(Beginning of GIVEN RECORDS)

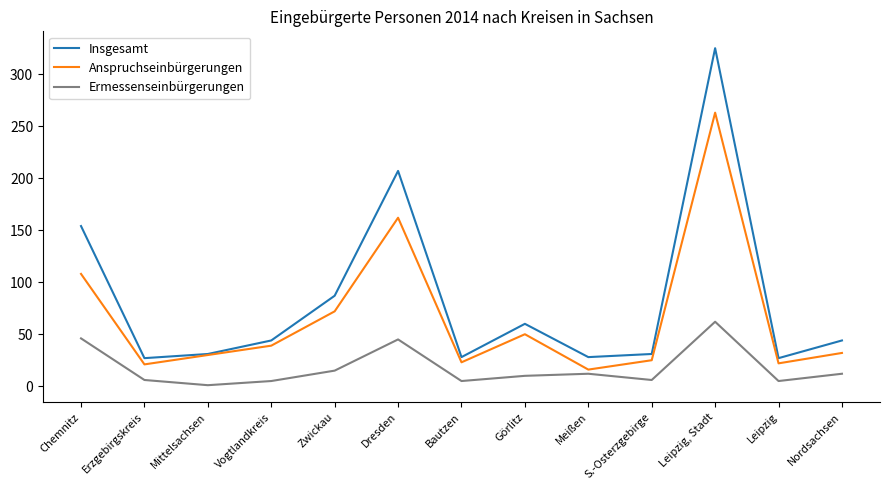

At which category does Ermessenseinbürgerungen reach its first local valley?

Mittelsachsen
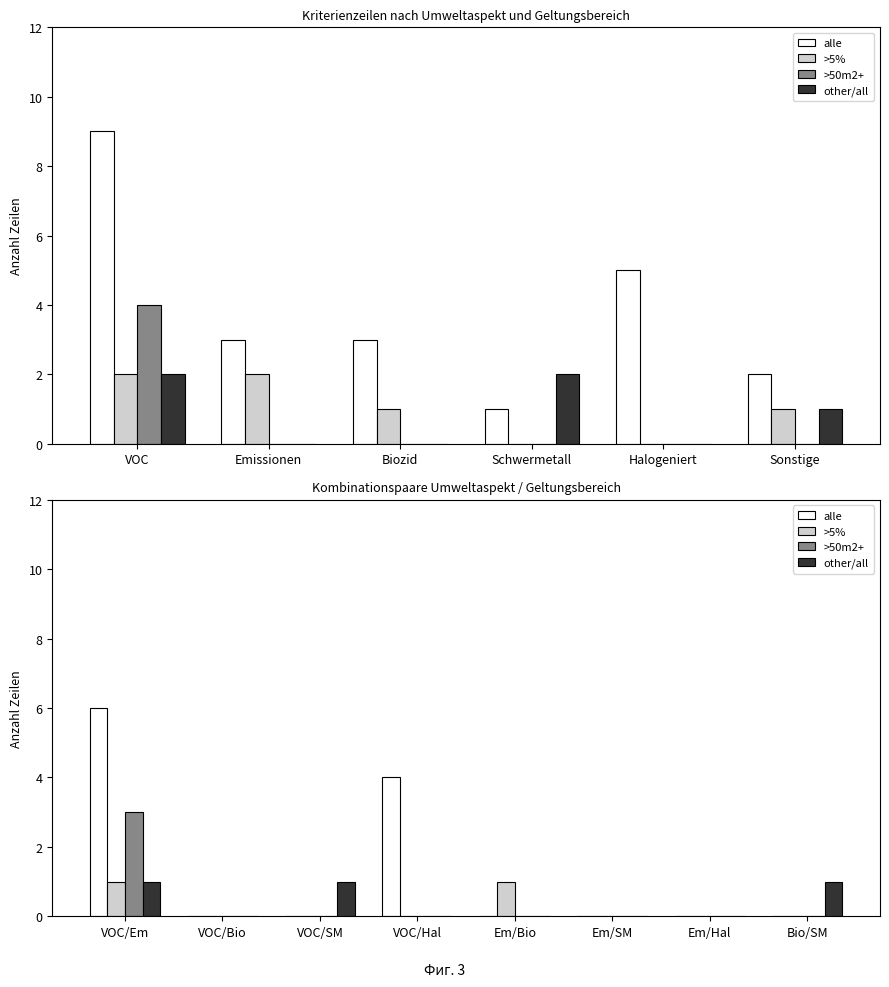

How many data points does each series have?

8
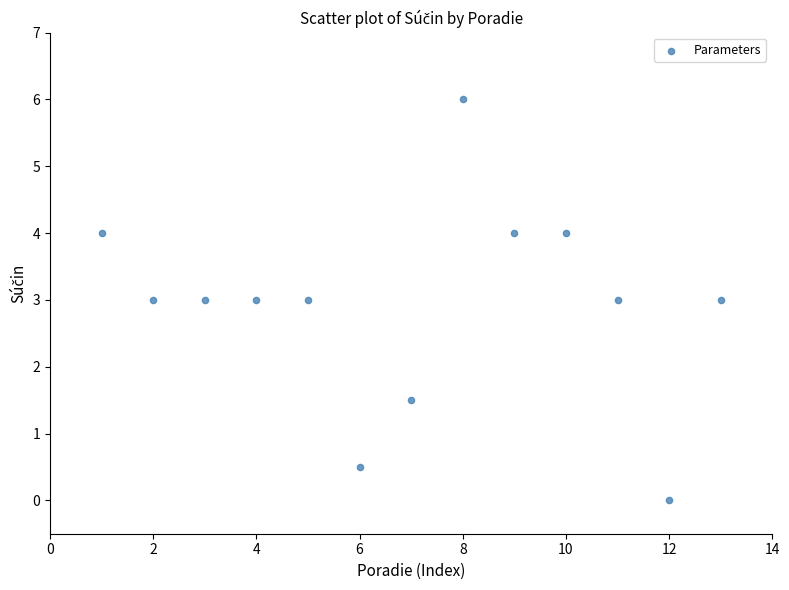

What is the range of X values (max minus min)?

12.0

(End of GIVEN RECORDS)

### WHAT TO PRODUCE
Copy the records exactly, from the line containing "How many data points does each series have?" through the end of the records, with both ends included. Leave the pictures out of your answer.

### ANSWER BOX
How many data points does each series have?

8

What is the range of X values (max minus min)?

12.0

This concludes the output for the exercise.